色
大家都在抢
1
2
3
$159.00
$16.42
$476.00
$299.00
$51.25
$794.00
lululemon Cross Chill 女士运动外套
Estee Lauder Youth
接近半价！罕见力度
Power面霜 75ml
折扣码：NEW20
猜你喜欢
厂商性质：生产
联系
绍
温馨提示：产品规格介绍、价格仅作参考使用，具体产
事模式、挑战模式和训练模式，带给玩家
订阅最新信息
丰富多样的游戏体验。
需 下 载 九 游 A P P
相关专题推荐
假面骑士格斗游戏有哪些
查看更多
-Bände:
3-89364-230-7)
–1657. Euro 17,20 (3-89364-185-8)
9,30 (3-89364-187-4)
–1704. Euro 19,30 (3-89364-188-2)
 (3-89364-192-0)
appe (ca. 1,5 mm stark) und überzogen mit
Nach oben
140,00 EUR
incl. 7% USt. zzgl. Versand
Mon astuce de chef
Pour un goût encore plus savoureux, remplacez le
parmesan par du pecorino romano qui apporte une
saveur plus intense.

○ ○ ○ ○ ○ ○ ○

> _Task details_
Which lines run from the one holding "appe (ca. 1,5 mm stark) und überzogen mit" through the end of the data? Write them out exactly, ends included, and add nothing.

> _Answer_
appe (ca. 1,5 mm stark) und überzogen mit
Nach oben
140,00 EUR
incl. 7% USt. zzgl. Versand
Mon astuce de chef
Pour un goût encore plus savoureux, remplacez le
parmesan par du pecorino romano qui apporte une
saveur plus intense.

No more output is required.